Given the definition of “sensitive data” under the draft rules, insurance companies, especially those insuring government personnel; biotech, health care and health technology companies; and those with data-driven business models are likely to be swept up, experts said. The law expands jurisdiction of the Committee on Foreign Investment in the U.S. over transactions involving businesses with data on individuals that “may be exploited in a manner that threatens to harm national security,“ according to the text of the draft regulations.
“This will be a big thing for companies that are data-centric,” said David Hanke, a partner at Arent Fox in its international trade and national security practice. “More thinking and planning on their part will be needed up-front to understand the potential risks.”
The draft rules were issued by the U.S. Department of the Treasury last month as part of a huge package of proposed regulations implementing the Foreign Investment Risk Review Modernization Act, which was enacted last year with bipartisan support in Congress. They expand the scope of reviews by CFIUS, the interagency panel chaired by the Department of the Treasury secretary that examines investment in U.S. companies for potential national security risks, which historically centered mainly on military and strategic-related technologies and infrastructure.
Lawyers said the draft regulations would require companies and their lawyers to think carefully about how to structure deals involving sensitive data, such as whether to allow foreign investors to provide input into certain types of decisions, or to play roles that could trigger CFIUS’s jurisdiction, and whether it would be prudent to voluntarily file for a CFIUS review even when one is not mandatory. Agencies such as the Defense and Justice departments increasingly are reviewing deal announcements for potential conflicts, one said.
Brian Egan, a partner at Steptoe & Johnson LLP in Washington, D.C., said, “We are going to see more clients who inadvertently undergo investments where they don’t realize this new CFIUS requirement could be triggered. We are going to have more after-the-fact questions from companies that didn’t know an investment was within CFIUS’s jurisdiction, and just got a letter from CFIUS and ask, ‘What do we do?’ This will lead to more filings with CFIUS.”
The draft rules were released on Sept. 17 with a shorter-than-usual 30-day comment period during which stakeholders can make written statements about the rulemaking’s impact. Final regulations will be issued early next year.

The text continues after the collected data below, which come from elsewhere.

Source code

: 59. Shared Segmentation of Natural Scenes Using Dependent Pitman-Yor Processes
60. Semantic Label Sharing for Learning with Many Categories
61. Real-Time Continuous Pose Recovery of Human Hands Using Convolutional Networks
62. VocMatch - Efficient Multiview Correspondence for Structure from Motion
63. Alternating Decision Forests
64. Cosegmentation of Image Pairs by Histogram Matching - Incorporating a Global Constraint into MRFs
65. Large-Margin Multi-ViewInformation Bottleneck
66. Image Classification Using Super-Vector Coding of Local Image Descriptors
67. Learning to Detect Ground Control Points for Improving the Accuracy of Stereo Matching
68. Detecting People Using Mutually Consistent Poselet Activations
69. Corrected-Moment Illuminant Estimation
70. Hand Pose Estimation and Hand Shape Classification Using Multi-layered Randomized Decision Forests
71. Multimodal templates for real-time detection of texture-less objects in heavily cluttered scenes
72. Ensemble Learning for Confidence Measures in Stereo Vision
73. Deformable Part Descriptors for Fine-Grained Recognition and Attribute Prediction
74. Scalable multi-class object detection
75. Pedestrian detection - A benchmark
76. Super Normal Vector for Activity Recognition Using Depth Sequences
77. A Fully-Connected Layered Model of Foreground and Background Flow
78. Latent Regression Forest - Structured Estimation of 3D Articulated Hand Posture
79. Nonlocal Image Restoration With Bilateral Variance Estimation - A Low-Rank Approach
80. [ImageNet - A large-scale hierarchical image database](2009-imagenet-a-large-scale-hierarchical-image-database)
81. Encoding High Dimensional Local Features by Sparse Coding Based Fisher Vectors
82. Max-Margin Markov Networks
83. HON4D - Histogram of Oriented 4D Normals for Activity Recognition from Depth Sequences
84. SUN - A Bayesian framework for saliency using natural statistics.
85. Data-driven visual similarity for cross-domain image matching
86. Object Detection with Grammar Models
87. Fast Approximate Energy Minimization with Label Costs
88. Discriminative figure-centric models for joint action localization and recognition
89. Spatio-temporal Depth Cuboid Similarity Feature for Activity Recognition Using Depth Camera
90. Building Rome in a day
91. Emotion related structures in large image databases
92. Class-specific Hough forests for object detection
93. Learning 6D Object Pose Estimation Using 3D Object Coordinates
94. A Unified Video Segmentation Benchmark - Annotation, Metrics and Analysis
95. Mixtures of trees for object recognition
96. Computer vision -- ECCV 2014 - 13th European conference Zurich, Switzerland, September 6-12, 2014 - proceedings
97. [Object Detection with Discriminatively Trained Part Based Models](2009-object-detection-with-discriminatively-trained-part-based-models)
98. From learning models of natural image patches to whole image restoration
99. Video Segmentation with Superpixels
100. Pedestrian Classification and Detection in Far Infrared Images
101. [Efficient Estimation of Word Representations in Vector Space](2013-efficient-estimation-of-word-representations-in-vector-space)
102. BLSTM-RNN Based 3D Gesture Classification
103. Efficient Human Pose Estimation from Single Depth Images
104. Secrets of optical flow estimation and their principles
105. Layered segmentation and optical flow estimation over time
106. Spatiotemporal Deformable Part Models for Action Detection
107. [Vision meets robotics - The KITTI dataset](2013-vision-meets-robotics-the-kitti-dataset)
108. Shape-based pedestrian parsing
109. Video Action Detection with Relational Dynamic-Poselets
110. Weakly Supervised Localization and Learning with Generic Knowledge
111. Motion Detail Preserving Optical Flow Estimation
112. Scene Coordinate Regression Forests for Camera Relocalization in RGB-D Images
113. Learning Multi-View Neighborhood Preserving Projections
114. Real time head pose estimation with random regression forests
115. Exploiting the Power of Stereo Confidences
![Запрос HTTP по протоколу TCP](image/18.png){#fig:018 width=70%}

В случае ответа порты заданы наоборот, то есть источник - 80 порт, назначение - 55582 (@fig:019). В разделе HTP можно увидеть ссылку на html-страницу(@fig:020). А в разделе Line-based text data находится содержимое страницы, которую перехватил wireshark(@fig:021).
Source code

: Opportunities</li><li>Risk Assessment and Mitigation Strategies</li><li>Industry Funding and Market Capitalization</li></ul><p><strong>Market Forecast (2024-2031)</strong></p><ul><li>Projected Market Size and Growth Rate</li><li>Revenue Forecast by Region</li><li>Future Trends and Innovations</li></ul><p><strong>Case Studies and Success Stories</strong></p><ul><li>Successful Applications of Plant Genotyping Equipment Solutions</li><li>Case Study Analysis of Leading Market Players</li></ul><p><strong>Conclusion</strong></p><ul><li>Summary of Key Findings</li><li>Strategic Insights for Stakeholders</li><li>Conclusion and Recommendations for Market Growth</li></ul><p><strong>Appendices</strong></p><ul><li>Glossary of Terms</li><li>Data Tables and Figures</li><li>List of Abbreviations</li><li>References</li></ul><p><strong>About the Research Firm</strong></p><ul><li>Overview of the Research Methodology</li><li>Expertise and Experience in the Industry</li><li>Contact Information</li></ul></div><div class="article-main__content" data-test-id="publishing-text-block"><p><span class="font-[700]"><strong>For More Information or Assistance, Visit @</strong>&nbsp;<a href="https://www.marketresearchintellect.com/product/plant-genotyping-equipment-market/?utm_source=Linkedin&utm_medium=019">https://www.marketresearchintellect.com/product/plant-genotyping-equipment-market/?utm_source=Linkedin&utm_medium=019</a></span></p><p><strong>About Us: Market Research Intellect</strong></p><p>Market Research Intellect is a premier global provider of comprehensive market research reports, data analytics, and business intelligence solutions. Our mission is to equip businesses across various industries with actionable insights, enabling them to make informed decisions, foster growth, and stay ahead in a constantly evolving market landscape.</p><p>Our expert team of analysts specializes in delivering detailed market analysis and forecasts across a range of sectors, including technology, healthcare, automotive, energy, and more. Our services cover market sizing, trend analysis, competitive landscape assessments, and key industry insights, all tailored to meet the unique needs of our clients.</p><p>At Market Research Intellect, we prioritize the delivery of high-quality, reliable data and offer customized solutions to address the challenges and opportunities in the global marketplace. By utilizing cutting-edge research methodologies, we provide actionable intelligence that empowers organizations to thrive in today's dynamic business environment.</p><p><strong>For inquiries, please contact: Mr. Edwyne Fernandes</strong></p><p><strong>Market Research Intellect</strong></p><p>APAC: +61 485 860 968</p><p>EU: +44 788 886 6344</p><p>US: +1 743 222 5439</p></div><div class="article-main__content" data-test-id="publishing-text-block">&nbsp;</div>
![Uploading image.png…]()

The 300-plus-page document, which had an additional 135-page section on draft rules governing real estate transactions, lays out a definition under FIRRMA of “sensitive personal data,” which is different from, but overlaps, personally identifiable information, or PII, referenced in other federal statutes. There are 11 expansive categories of data covered in the regulation.
But the law is narrowly tailored to cover only transactions with specific features, such as where a foreign person gets a board seat, or is involved in substantive decision-making about how a U.S. company will use the personal data, Hanke said.
Some recent examples of transactions that prompted CFIUS reviews where sensitive data was an issue include:
- China Oceanwide Holdings Group Co. Ltd.‘s acquisition of Genworth Financial Inc., which CFIUS approved last year with mitigation, and which received necessary approvals from state regulators but has not yet closed with the deadline extended until Dec. 31.
- Beijing Kunlun Tech Co. Ltd.’s agreement in May to divest from the gay dating app Grindr under orders from CFIUS with a June 2020 deadline, which was a rare example of the committee ordering the unwinding of a completed deal. Kunlun acquired the app, which includes geolocation data and HIV status data, between 2016 and 2018 without submitting an application for review to the panel, according to Reuters.
- CFIUS’s demand that Fosun International Ltd. divest from Wright USA, an Ironshore Inc. unit that served federal employees and law enforcement personnel, as a condition of receiving approval for its $1.83 billion bid for full ownership of the private equity-backed property and casualty insurer in 2015. Ironshore ultimately was sold off to Liberty Mutual Holding Co. in 2017.
Under the draft regulations, CFIUS jurisdiction is expanded to include review of not just controlling investments by foreign investors, but also minority, noncontrolling investments in certain businesses that the agencies deem of interest to national security. “It has brought CFIUS more into the mainstream of equity investment than it was when I was in the Treasury Department several years ago,” Egan said.
They introduce a mandatory filing requirement for transactions where a foreign government has a “substantial interest” in a foreign entity that acquires a “substantial interest” in a U.S. technology, infrastructure or data business.